THE TASK -> Write out the part of the comment thread below between "No, I asked" and "on their projects.", inclusive, keeping every word and mark as it stands.

PASSAGE TO READ section start

Now we have these authors saying that science is never settled and that mainstream and contrarian papers must be subject to rigorous scrutiny!
They have been maintaining the preposterous claim of a 97% consensus while paper after alarmist paper, often nonsense ,are given no critical appraisal and waived through to become established ” irrebuttable ” science. There is one mother of all fallouts coming for these characters.

MangoChutney
August 26, 2015 6:39 am

I find it interesting that in the earlier versions, Dana uses his Tetra address – surely his employers won’t be impressed by this?

Aphan
Reply to  MangoChutney
August 26, 2015 6:09 pm

He claims neither his boss, nor his coworkers, would care even if they DID know he was an anti-big oil blogger for the Guardian. I wonder what the CLIENTS of his boss would say if they knew….?

MangoChutney
Reply to  Aphan
August 27, 2015 1:02 am

I think that’s because normaaly he uses his SkS address. This time he used Tetra, which implies approval by Tetra

Aphan
Reply to  MangoChutney
August 27, 2015 12:49 pm

No, I asked him about a year and a half ago what his co-workers and employer thought of him being an anti-Big Oil activist blogger for the Guardian. (where a lot of people read his crap, rather than at Sks where a handful of people read his crap) He said he doubted that any of them knew, and even if they did, they wouldn’t care. Since Tetra Tech is a company that HELPS big oil companies, and other types, to find more environmentally safe/efficient ways to build plants and collect resources, I’m sure those companies would frown on having a Nutty activist working on their projects.

PASSAGE TO READ section end
DATA EXTRACT section start

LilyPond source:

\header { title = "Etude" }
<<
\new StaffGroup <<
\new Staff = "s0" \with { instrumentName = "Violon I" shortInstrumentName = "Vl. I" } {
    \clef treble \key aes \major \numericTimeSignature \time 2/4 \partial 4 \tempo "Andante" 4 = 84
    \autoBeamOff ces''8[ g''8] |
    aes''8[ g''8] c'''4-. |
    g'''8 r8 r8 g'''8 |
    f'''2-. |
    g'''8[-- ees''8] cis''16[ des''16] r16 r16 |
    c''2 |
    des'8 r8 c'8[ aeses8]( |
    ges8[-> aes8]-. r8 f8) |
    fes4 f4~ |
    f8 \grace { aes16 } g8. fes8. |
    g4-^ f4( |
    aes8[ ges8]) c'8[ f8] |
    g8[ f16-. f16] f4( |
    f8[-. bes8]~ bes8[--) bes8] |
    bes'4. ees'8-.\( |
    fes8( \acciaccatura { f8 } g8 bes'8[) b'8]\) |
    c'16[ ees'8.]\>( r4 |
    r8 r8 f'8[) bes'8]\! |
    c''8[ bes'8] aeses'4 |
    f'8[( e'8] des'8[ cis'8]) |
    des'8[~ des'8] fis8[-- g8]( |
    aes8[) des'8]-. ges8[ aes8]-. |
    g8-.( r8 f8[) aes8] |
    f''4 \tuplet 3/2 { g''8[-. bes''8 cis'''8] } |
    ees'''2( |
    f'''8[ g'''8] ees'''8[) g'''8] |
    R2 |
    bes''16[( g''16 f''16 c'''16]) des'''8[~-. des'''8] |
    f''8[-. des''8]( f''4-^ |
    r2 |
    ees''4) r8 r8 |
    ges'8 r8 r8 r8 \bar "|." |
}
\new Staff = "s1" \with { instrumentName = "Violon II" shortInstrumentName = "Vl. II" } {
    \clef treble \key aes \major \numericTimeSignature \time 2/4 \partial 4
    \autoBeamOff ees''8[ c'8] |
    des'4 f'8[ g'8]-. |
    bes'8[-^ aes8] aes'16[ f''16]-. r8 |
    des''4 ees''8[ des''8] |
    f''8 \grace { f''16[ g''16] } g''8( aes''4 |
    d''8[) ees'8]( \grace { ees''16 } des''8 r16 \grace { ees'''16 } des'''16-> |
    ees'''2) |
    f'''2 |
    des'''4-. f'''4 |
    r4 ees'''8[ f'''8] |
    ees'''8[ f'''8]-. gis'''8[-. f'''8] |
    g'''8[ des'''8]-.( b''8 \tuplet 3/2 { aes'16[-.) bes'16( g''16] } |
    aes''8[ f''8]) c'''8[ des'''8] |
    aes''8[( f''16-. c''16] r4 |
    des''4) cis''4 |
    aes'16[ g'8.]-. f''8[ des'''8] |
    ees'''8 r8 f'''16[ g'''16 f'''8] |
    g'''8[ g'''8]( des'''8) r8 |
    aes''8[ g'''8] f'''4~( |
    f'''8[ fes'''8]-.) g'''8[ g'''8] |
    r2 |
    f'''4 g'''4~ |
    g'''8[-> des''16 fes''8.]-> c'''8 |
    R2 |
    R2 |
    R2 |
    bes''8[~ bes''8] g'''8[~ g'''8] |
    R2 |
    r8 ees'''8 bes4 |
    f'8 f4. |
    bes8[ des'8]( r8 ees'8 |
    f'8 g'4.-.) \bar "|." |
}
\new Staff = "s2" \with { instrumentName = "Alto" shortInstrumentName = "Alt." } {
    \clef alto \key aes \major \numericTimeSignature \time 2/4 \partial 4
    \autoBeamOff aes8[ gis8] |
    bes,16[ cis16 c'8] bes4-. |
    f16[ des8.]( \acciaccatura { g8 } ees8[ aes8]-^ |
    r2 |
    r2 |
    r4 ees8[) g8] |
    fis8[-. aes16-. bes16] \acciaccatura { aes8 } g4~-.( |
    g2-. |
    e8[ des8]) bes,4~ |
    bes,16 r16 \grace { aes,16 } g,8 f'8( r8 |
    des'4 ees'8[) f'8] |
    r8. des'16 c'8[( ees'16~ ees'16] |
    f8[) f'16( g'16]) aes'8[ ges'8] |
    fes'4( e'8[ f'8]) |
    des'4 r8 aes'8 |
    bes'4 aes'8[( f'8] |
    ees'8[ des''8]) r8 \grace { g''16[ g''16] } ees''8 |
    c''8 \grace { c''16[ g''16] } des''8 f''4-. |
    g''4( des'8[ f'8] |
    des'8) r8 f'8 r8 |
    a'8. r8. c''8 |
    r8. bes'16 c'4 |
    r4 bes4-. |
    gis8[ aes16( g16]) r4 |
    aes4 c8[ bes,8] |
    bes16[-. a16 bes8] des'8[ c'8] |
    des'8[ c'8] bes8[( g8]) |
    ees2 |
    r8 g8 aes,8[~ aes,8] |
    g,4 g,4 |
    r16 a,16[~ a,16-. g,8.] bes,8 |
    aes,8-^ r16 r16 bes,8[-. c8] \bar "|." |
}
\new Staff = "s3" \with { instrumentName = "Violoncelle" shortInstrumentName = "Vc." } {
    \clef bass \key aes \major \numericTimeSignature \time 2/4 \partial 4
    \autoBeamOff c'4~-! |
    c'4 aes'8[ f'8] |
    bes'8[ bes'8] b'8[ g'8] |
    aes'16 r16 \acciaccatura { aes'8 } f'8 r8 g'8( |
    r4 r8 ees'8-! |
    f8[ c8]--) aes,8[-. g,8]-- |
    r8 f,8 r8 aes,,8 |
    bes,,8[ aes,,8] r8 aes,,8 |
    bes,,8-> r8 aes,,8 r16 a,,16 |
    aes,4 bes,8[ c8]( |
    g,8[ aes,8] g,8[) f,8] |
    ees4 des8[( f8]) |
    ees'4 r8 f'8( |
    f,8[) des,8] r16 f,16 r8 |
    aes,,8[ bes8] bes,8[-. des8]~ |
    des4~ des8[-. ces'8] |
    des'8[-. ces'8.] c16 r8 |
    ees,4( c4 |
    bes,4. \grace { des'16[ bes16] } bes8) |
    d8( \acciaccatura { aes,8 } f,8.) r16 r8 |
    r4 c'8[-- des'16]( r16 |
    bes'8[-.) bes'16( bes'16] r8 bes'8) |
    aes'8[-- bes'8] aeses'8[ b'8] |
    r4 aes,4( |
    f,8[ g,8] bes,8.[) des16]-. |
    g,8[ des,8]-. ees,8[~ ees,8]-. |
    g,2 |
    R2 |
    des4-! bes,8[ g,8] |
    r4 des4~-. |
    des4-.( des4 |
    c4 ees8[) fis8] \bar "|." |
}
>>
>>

DATA EXTRACT section end

FINISHED EXERCISE ->
No, I asked him about a year and a half ago what his co-workers and employer thought of him being an anti-Big Oil activist blogger for the Guardian. (where a lot of people read his crap, rather than at Sks where a handful of people read his crap) He said he doubted that any of them knew, and even if they did, they wouldn’t care. Since Tetra Tech is a company that HELPS big oil companies, and other types, to find more environmentally safe/efficient ways to build plants and collect resources, I’m sure those companies would frown on having a Nutty activist working on their projects.